The Canadian Taxpayer Federation has released its list of 21st annual Teddy Awards winners for government waste.
And BC Director Kris Sims says unfortunately this year B.C. is cleaning house -- taking 2 categories, including Provincial.
That award goes to the BC Legislature's Clerk and Sergeant-at-arms over the spending scandal, now under investigation.
Sims says receipts show expenses for extravagant trips, and purchases -- including the now infamous wood splitter and trailer:
" And the most famous purchase during those spending sprees was the wood splitter that cost more than $3,000 and the wood splitter's sidekick, the $10,000 trailer to pull him around in."
And Sims says going through the receipts the taxpayer federation uncovered something else:
" We went through about 600 of those receipts and expense forms, and we noticed that one of those $700 things that was labelled as luggage, a suitcase, on a Hong Kong receipt, was actually a man's fancy black wrist watch.
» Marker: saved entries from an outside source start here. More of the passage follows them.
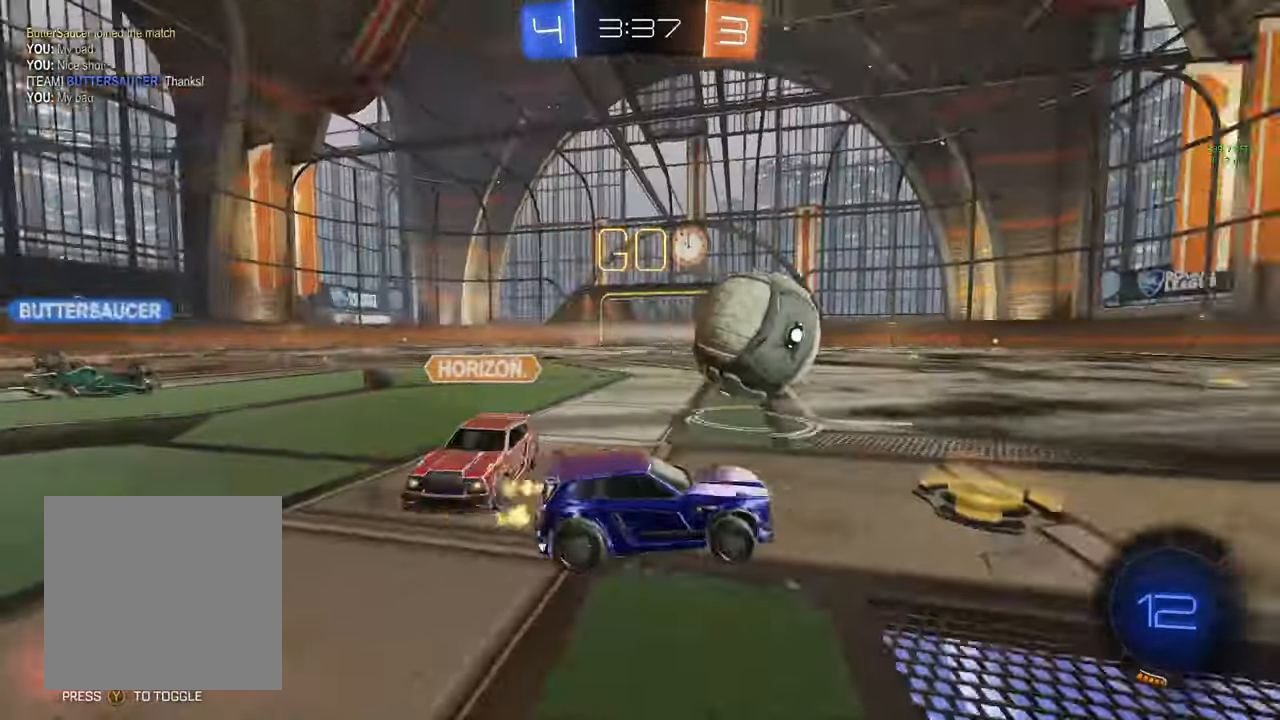
{"buttons": ["A", "B", "R2"], "left_stick": "center", "right_stick": "center", "events": [[100, "left_stick", "right"], [117, "Y", "down"], [150, "left_stick", "center"], [183, "Y", "up"], [267, "left_stick", "left"], [283, "B", "down"], [350, "left_stick", "center"], [500, "A", "down"]]}
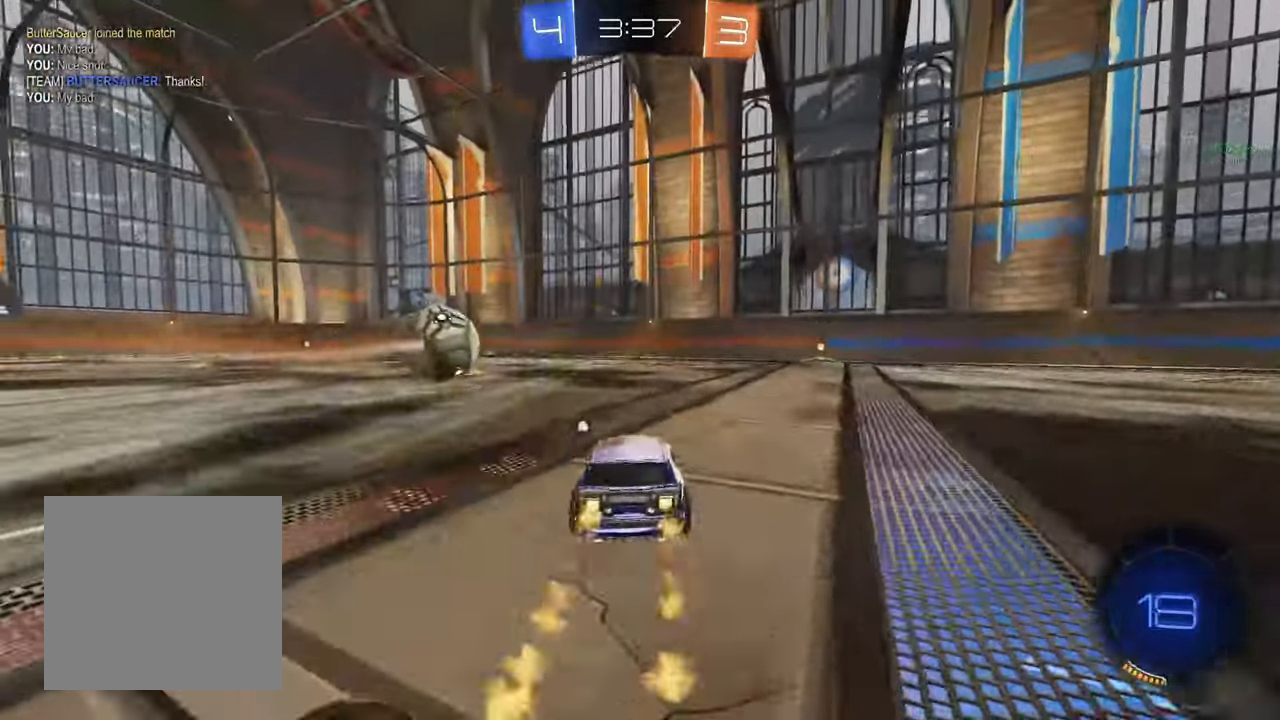
{"buttons": ["L1"], "left_stick": "right", "right_stick": "center", "events": [[33, "left_stick", "right"], [50, "A", "up"], [50, "L1", "down"], [83, "B", "up"], [117, "A", "down"], [133, "B", "down"], [150, "R2", "up"], [267, "left_stick", "down"], [300, "A", "up"], [350, "B", "up"], [433, "left_stick", "right"]]}
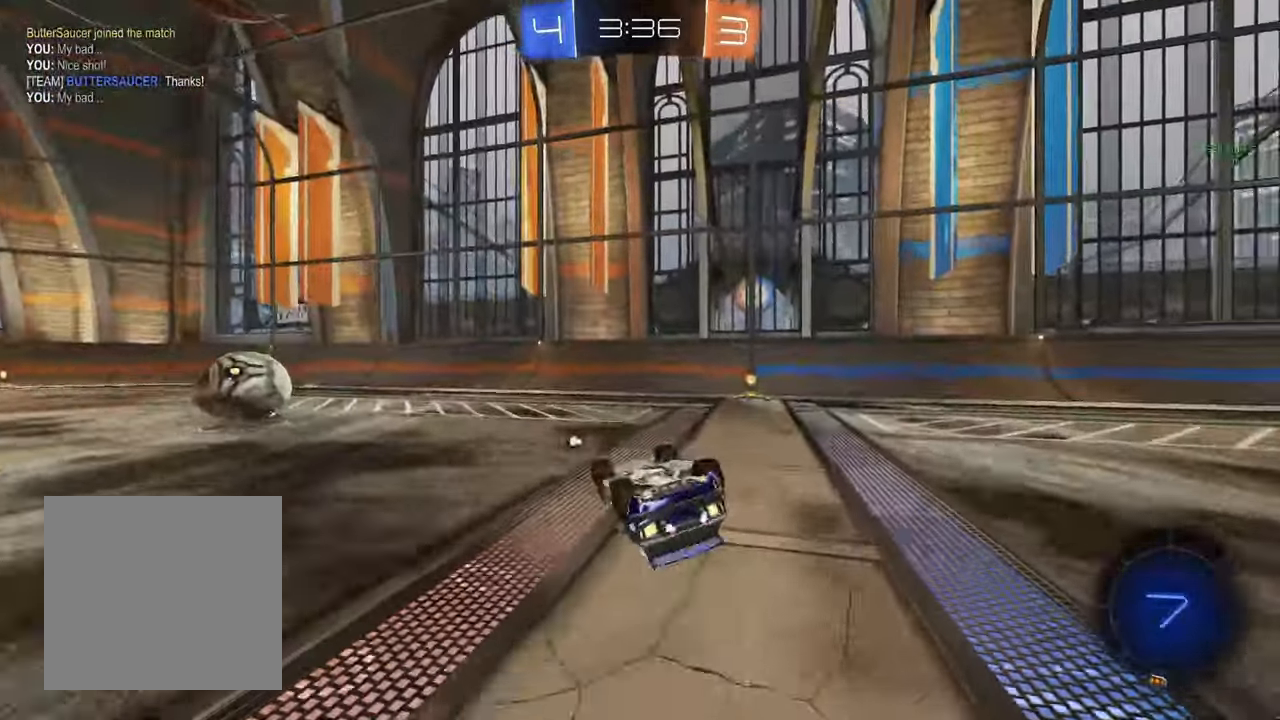
{"buttons": ["R2"], "left_stick": "center", "right_stick": "center", "events": [[250, "L1", "up"], [383, "left_stick", "center"], [450, "R2", "down"]]}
And it looks really similar to the wrist watch that's being worn by the clerk at the press conference where he was denying wrong doing."
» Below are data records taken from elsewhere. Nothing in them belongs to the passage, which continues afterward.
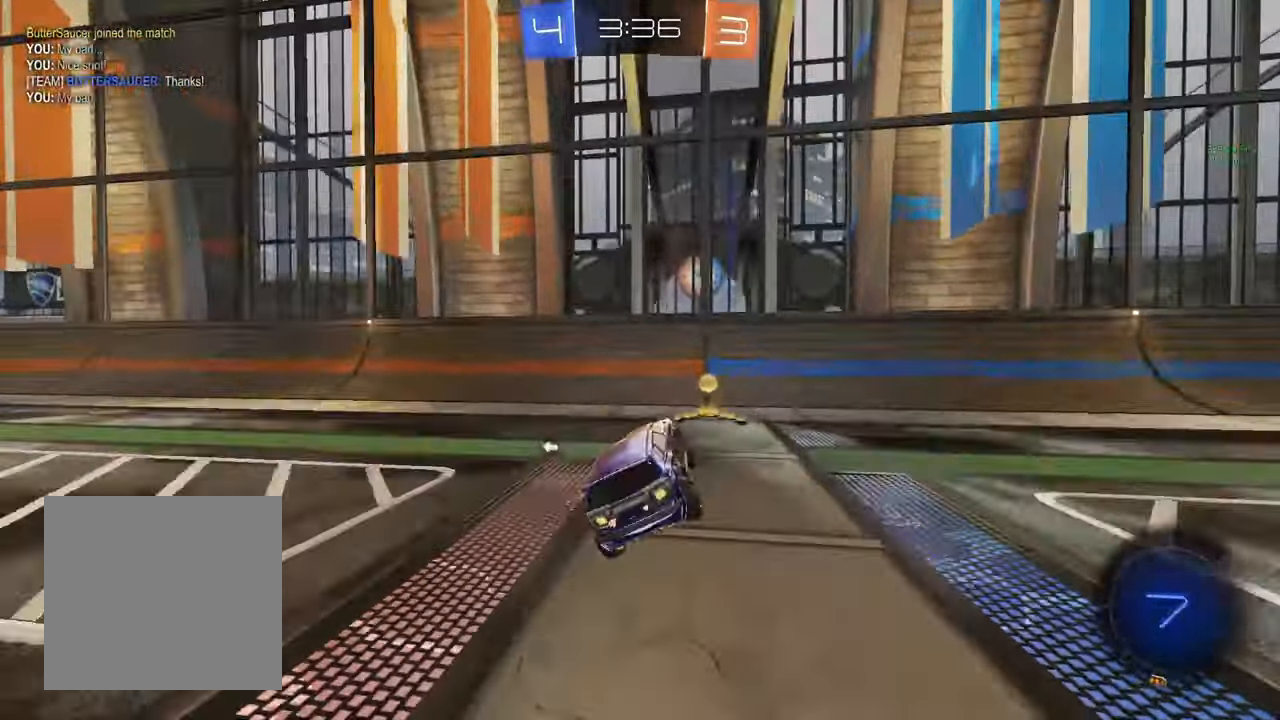
{"buttons": ["R2"], "left_stick": "left", "right_stick": "center", "events": [[17, "Y", "down"], [67, "left_stick", "left"], [83, "Y", "up"], [183, "L1", "down"], [267, "L1", "up"]]}
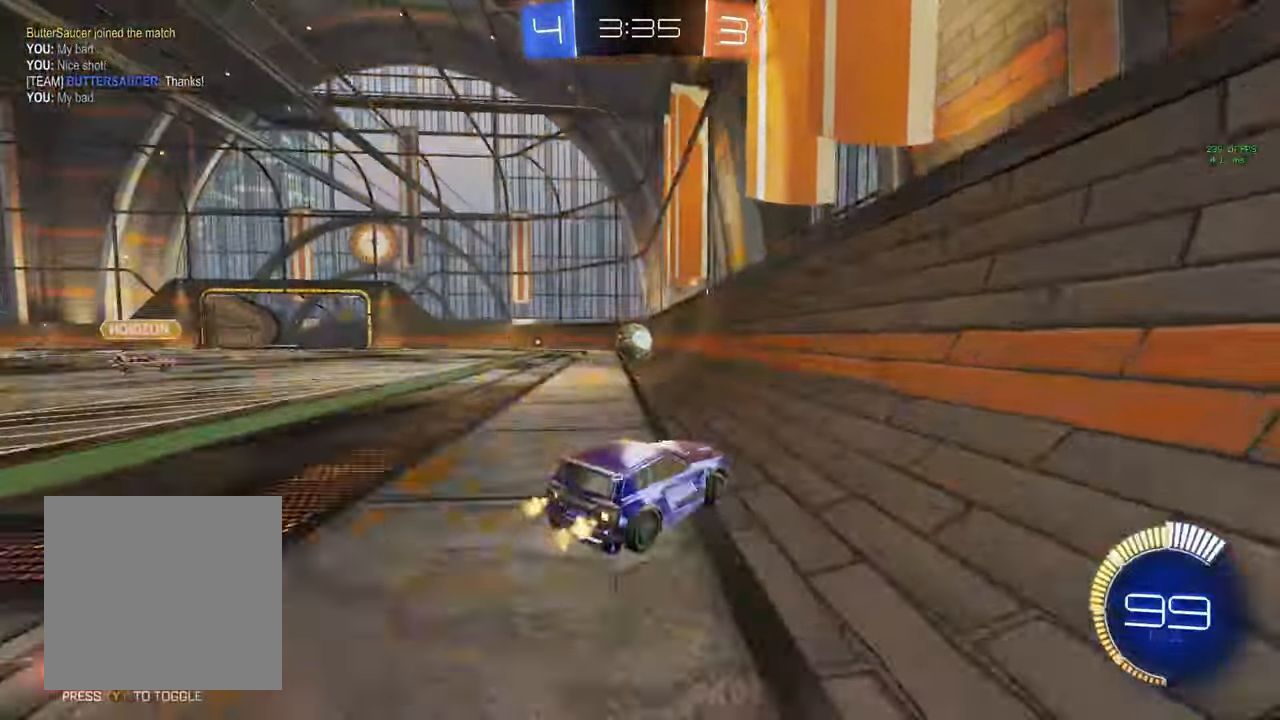
{"buttons": ["B", "R2"], "left_stick": "center", "right_stick": "center", "events": [[33, "B", "down"], [233, "left_stick", "center"]]}
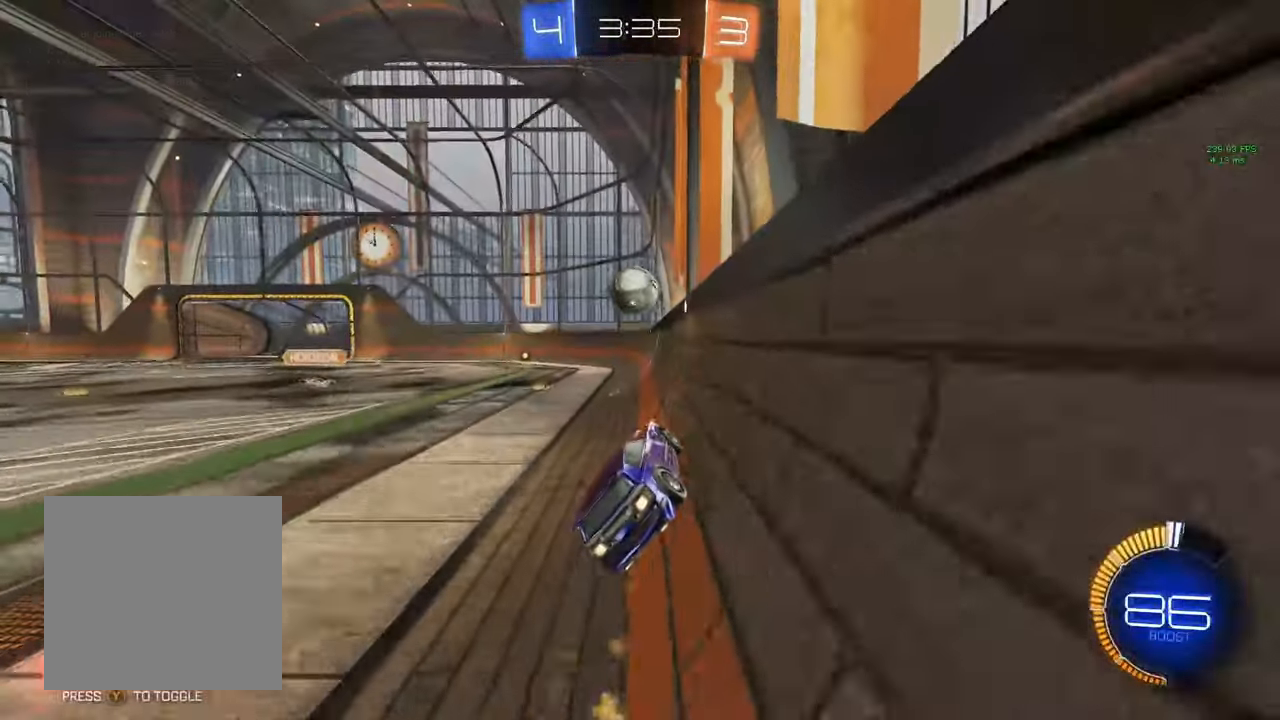
{"buttons": ["L2"], "left_stick": "center", "right_stick": "center", "events": [[183, "B", "up"], [333, "left_stick", "right"], [417, "R2", "up"], [450, "left_stick", "center"], [483, "L2", "down"]]}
The City of Vancouver's Parks Board took the Municipal prize for it's $50,000 email-a-tree project -- inviting local residents to send emails to trees and paid artists to send replies on the trees' behalf.
The Prime Minister's trip to Indian took the Federal Award, complete with costume changes and an East Indian cook flown to India to cook East Indian meals.
And in what the CTF calls "an unprecedented example of enduring waste" former governor general Adrienne Clarkson won a SECOND lifetime achievement award for billing taxpayers $1.1 million in expenses since leaving office in 2005. Sims says adding insult to injury -- we don't get to know what she spent the money on.
The Teddy, a golden pig-shaped award given annually by the CTF to government's worst waste offenders, is named for Ted Weatherill, a former federal appointee fired in 1999 for submitting dubious expense claims, including a $700 lunch for two.